How to protect against ice and frost without risking your pet’s health

All pet owners know that many of the products that we commonly use during the winter to battle against ice and snow can be harmful to the health of pets like cats and dogs, and that we should avoid using them if possible. Antifreeze and de-icer sprays and solutions are not only highly toxic to cats and dogs, but also sweet tasting and potentially palatable to pets, and can be very dangerous. Similarly, products designed to provide traction on icy roads and pavements may contain solvents to prevent freezing or dissolve the ice too, which your pet may then later lick off their paws and ingest.

However, few of us can afford to let our lives grind to a halt during the winter months, or have the luxury of being able to wait out the frozen weather! So, if you want to keep your pets safe but you also need to be able to manage through the ice and snow, what products can you use around your pets without harming them? Read on to find out more!

Providing traction

Commercial products that are used to grit roads and pavements are usually comprised of more than just grit- they also contain solvents to dissolve ice and prevent freezing as well. These should be avoided as they can be toxic if your pet licks them off their paws and ingests them, but there are various other options available to you to use to de-ice and provide traction on driveways and paths instead, which do not contain solvents.

Products such as sand, builder’s gravel, crushed shells for pathways and even grit-based cat litter can all be used to provide grip on surfaces that would otherwise be slippery, and can be put down either before or after it gets icy or snows.

Added to this, you can buy studs or chains to slip over your shoes or boots, to provide grip without chemicals on frozen ground too.

Making safe walkways and preventing freezing

If you know that a particular area such as a pathway or steps will freeze over quickly and become dangerous to walk on, you can get a head start by doing what you can to prevent them from freezing over in the first place. First of all, try to keep them dry so that there is less available moisture in the area to freeze over at all, and see what you can do about covering them over or providing pathways through frozen or snowy areas. Tarpaulins, planks of wood and plastic sheeting can all potentially guard against frost and ice, and provide a safe walkway when the rest of the ground is frozen.

Dissolving ice and frost

If the windscreen of your car is frozen solid or there are sheets of ice around your walkways that you need to dissolve to get where you are going, finding a pet-safe way to deal with these can be a challenge.

Chemical de-icers should be avoided as much as possible, and one alternative solution to this is to buy in some bags of coarse salt such as rock salt. While ingesting salt or rock salt is harmful to pets and should not be encouraged, it is the lesser of two evils when compared to chemical products that are invariably highly toxic, and used sparingly and with care, should be safe to use around pets such as cats and dogs.
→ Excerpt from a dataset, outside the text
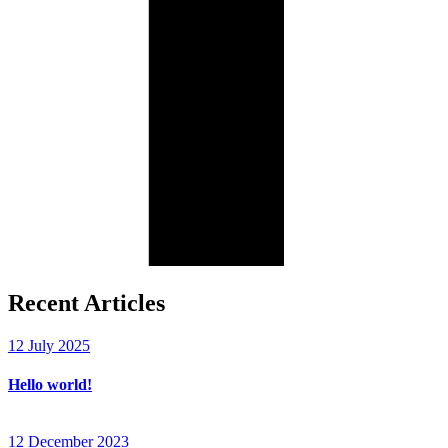
Recent Articles
12 July 2025
Hello world!
12 December 2023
You can also of course defrost ice and melt snow using hot water, such as by tipping a kettle of hot water over the windscreen of your car or frozen locks. However, don’t forget that even hot water will freeze once it is cold, so by doing this, you might simply be storing up more problems for yourself further along the line!

Your pet’s paws

Even if you are extremely careful about the products that you use on your own property and plan with your pet’s safety in mind, the chances are that they are likely to come into contact with solvent grit or de-icing chemicals when out and about on walks or looking around the neighbourhood.

You should take steps, therefore, to minimise the effects of chemicals on your pet’s paws and skin, and try to ensure that they are exposed to them as little as possible.

When you come back from a walk with your dog, rinse their paws off in clean warm water and dry them thoroughly, taking the opportunity to check the paws for cuts, cracks and damage while you are there.

You can also help to protect your dog’s paws against the cold and chemical solutions on the ground by buying them a set of waterproof booties, or dressing the pads of their paws with paw wax, which can also be used on cats as well.